## TASK OBJECTIVE
Copy out every line of text in the records below, keeping each character and line break unchanged.

DATA START

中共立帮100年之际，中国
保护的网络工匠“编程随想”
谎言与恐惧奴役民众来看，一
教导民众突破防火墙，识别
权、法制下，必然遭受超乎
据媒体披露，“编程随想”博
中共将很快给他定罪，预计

DATA END

## SOLVED EXERCISE
中共立帮100年之际，中国
保护的网络工匠“编程随想”
谎言与恐惧奴役民众来看，一
教导民众突破防火墙，识别
权、法制下，必然遭受超乎
据媒体披露，“编程随想”博
中共将很快给他定罪，预计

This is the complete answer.